The state Supreme Court heard arguments in the first political lawsuit before the high court since Republicans flipped control in the 2022 elections.

Posted Updated

By
Travis Fain
, WRAL state government reporter
RALEIGH, N.C. — The state Supreme Court heard arguments Thursday in a case that may ultimately decide when people convicted of a felony can vote again in North Carolina.

Ex-felons are allowed to vote in the state only after they finish probation and parole and pay off court fees. Activists say voting rights should be restored as soon as someone finishes their prison sentence, and that North Carolina law discriminates against Black people, who are more likely to have a felony conviction, and against people without enough money to pay fines.

That argument won out ahead of last year’s general elections, and people on probation were allowed to vote. Now the Supreme Court of North Carolina is mulling a decision that will determine whether that practice continues. Results of the November court elections made it more likely that North Carolina’s law survives and people on probation are disenfranchised again.

North Carolina elects its Supreme Court in partisan elections, and going into November Democrats held a 4-3 advantage on the high court. After those elections, Republicans hold a 5-2 advantage. The felon voting case is the first political lawsuit for the court’s new GOP majority, and the decision will affect an estimated 56,000 people.

During Thursday’s oral arguments, conservative judges questioned key elements of the activists’ case.

Chief Justice Paul Newby jousted with Daryl Atkinson, co-director and attorney for Forward Justice, over the meaning of “property qualifications,” pushing back against Atkinson’s argument that requiring people to pay fines before they vote is akin to a long-unconstitutional rule requiring property ownership to vote.

Justice Trey Allen, another Republican on the court, noted that the North Carolina Constitution says anyone convicted of a felony loses the right to vote, unless that right is restored by in a manner “prescribed by law.” The constitution’s default is "no felon can vote” unless the legislature allows it, Allen said, and there is no law on the books that says they can vote again “simply upon being released from incarceration.”

Allen said the lower court in this case, by allowing people to vote earlier, seemed to have imposed a remedy beyond its authority.

Democratic Justice Anita Earls, who was a civil rights attorney before she joined the court, pressed Peter Patterson, an attorney for Republican lawmakers defending state law, on his case. Patterson argued there is no evidence of racist intent behind the law because it treats people of different races the same, and that allowing people to vote after they’ve finished probation and paid fines is “perhaps the most natural place to draw the line.”

Patterson also noted that the law increased voting rights when it passed in the 1970’s by relaxing older felon disenfranchisement rules.
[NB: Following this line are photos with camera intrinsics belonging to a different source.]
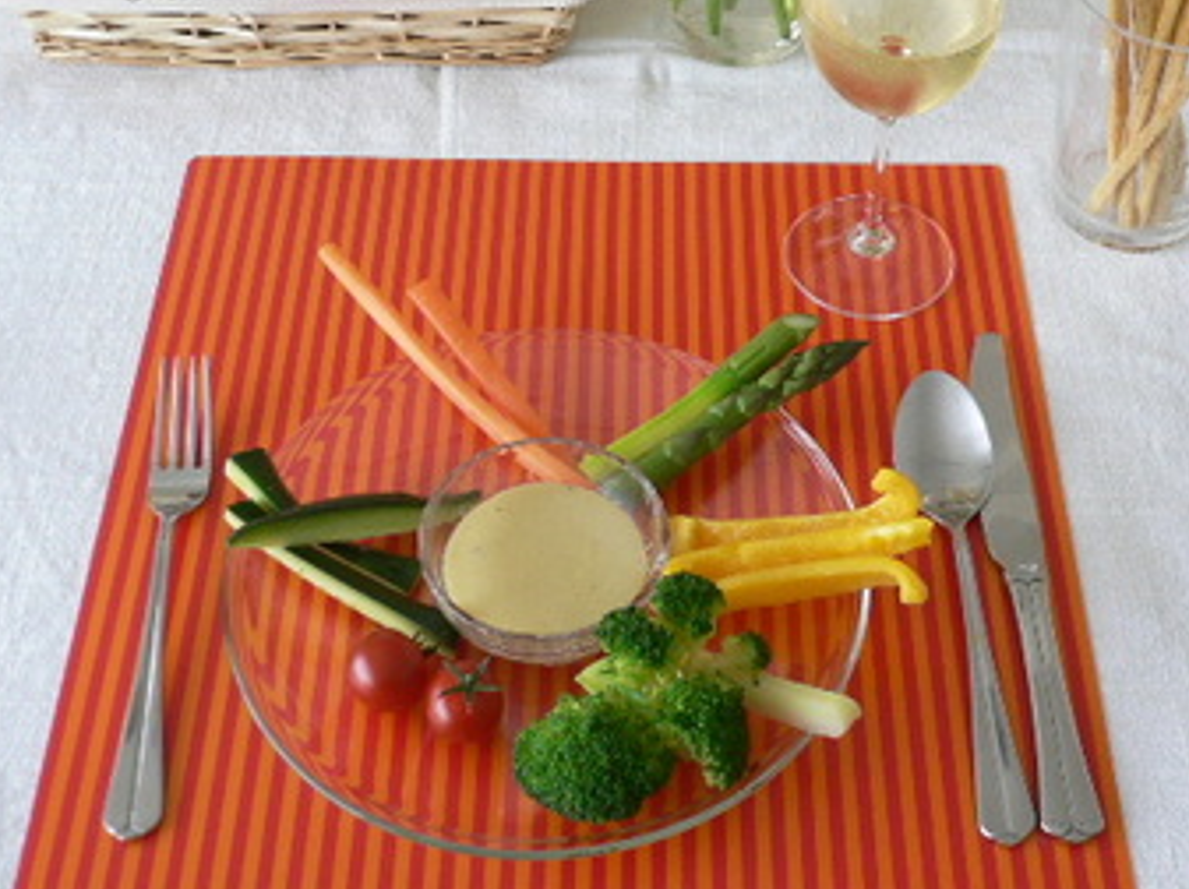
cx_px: 663
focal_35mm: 52
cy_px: 280
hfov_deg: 36.8
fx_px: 1784
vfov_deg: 27.8
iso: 100
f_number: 2.8
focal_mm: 5.8
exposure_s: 1/80
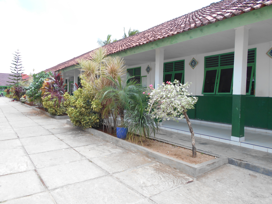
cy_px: 102
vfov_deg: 53.1
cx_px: 136
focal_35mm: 26
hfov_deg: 67.3
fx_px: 204
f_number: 3.2
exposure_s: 1/50
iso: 80
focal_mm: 4.6
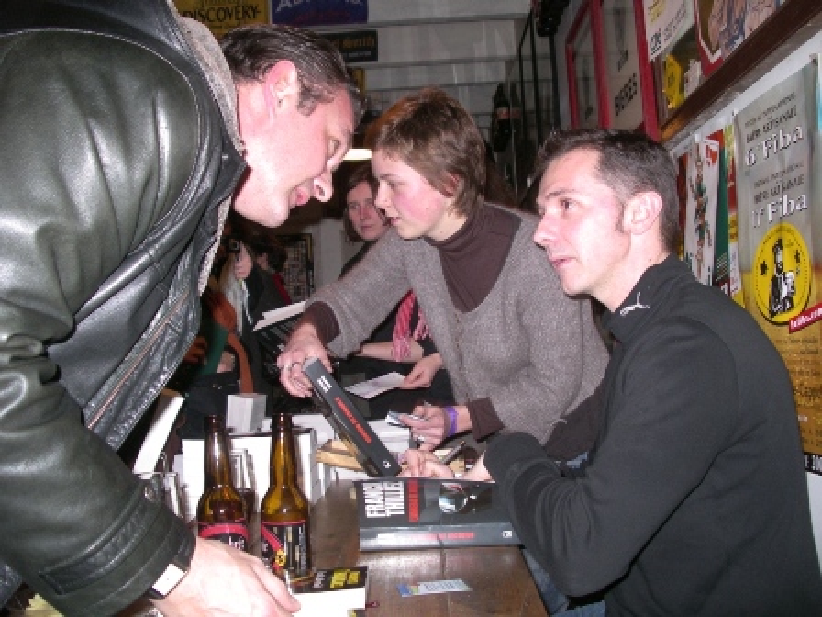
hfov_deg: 50.1
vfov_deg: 38.7
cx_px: 411
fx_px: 879
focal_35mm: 37
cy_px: 308
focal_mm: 7.8
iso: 200
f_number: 2.8
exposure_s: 1/40
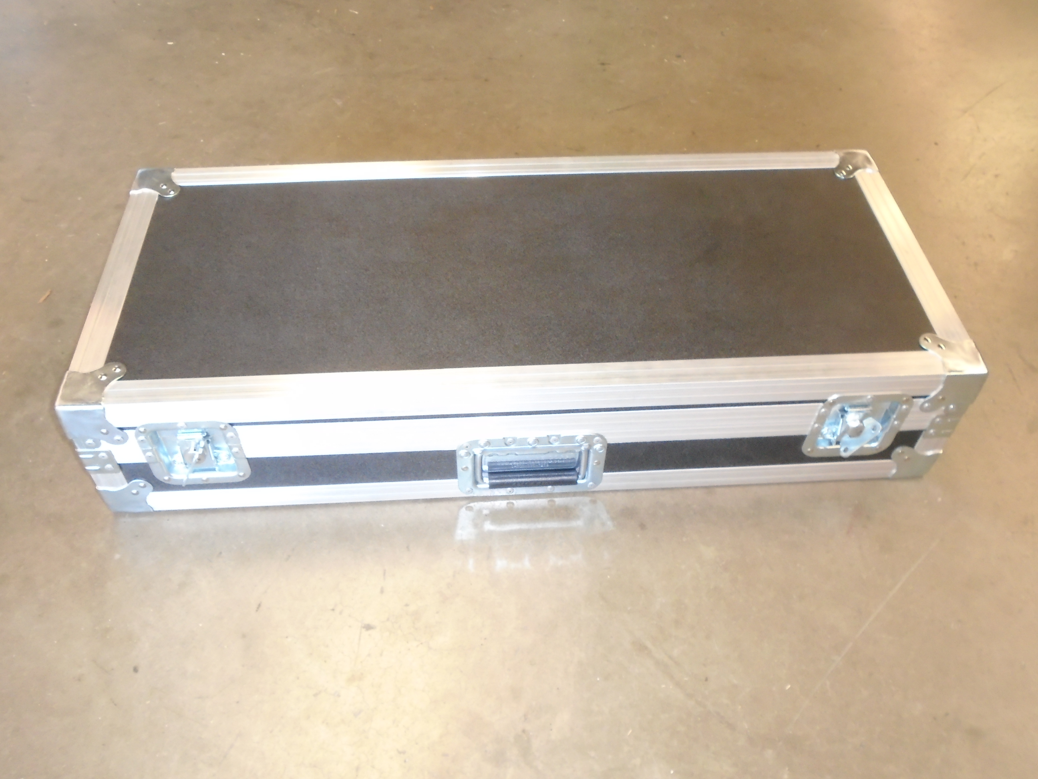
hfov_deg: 58.4
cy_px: 390
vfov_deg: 45.4
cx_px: 519
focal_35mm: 31
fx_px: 930
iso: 400
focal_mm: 5.5
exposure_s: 1/40
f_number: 3.5
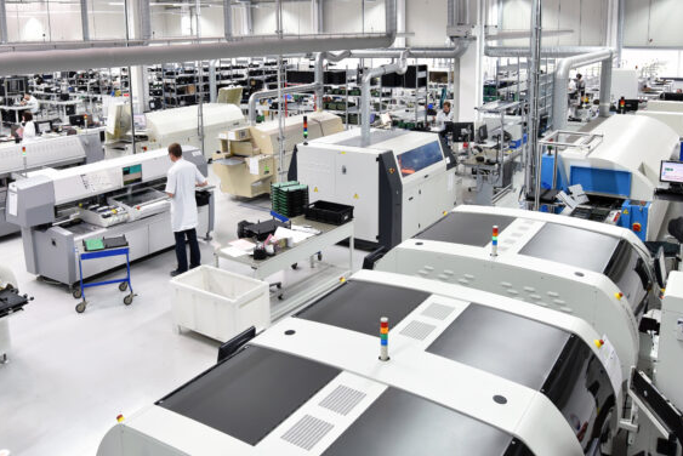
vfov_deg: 40.3
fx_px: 607
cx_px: 291
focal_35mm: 32
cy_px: 132
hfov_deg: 58.4
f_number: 8
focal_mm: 20
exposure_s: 1/50
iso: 1600
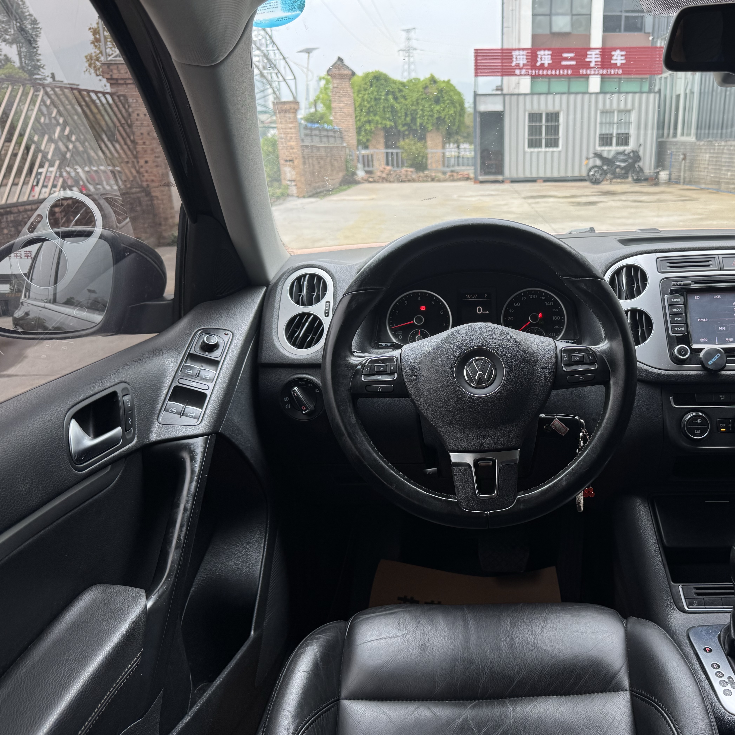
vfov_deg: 55.6
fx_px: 697
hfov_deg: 54.7
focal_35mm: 29
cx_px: 479
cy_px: 365
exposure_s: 1/121
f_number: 1.78
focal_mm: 6.76
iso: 64
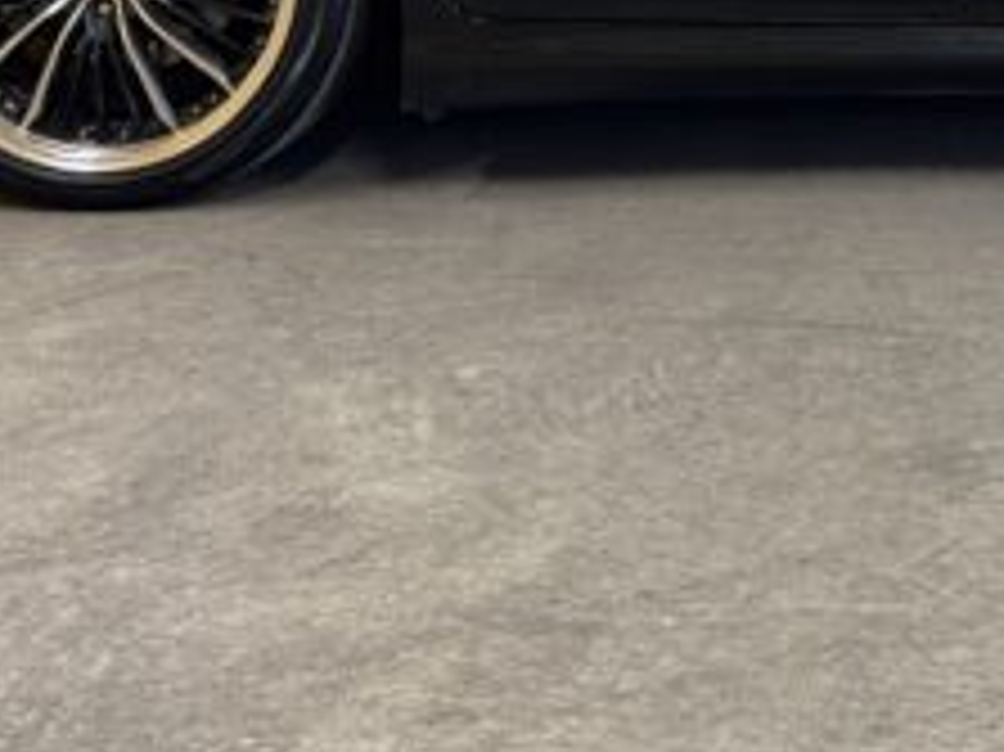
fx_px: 2493
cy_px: -324
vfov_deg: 15.9
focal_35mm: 86
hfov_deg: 21.7
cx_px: 1076
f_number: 1.78
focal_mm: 6.76
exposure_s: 1/100
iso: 200
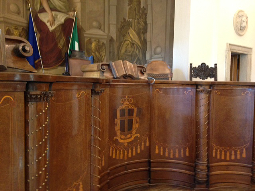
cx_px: 128
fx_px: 243
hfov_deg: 55.4
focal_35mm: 33
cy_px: 96
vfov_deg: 42.9
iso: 250
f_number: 2.4
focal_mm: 4.12
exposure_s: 1/20
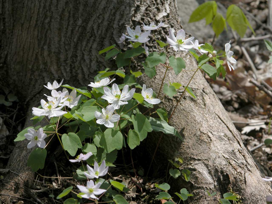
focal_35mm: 191
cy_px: 102
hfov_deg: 10.4
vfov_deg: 7.8
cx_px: 136
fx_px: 1501
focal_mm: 48.5
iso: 100
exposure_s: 1/323
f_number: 8
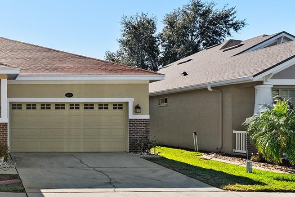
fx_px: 320
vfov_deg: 34.2
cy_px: 111
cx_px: -19
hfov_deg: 41.1
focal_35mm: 39
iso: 100
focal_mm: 16
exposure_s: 1/20
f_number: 8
He said something is wrong if “a signature achievement of the civil rights movement” can be invalidated by accusations of racism.

Republican Justice Phil Berger Jr., whose father is a key GOP legislative leader and a defendant in the case, asked for proof of racial animus. Stanton Jones, who along with Atkinson represents plaintiffs in the lawsuit, said he could no more prove racism for this law than he could for a poll tax or a literacy test — both hurdles to voting thrown out by the courts as unconstitutional and racist decades ago.

North Carolina’s felon enfranchisement law was designed to appear “race neutral,” Jones said, but in reality it impacts potential Black voters more than white ones.

Atkinson argued that it also treats poor people different than rich ones.

“You cannot vote if you do not pay money,” he said.

Justice Richard Dietz, who along with Allen is one of two new Republican justices elected to the court in November, questioned whether the court could even change state law as Jones and Atkinson have asked. Wouldn’t the remedy, if the law is unconstitutional, be to simply strike it down? Dietz asked. And if that’s done, won’t that make the state’s rules tougher, since the constitution contemplates ex-felons not voting at all unless there’s a law in place allowing it? Dietz asked.

Jones said that would disenfranchise potentially hundreds of thousands of people and go against the past 50 years of lawmaking in the state. He asked the court not to strike down North Carolina’s law in full, but to strike some of it to make it constitutional.

Arguments lasted about an hour before a full courtroom. There was so much interest in the case from advocates seeking a looser re-enfranchisement law that First Baptist Church, across Wilmington Street from the Supreme Court building in downtown Raleigh, hosted more than 50 people to watch a livestream of arguments.

The high court has not said when it will rule in the case, which is titled Community Success Initiative v. Moore and is named after one of the groups that brought suit and Speaker of the House Tim Moore.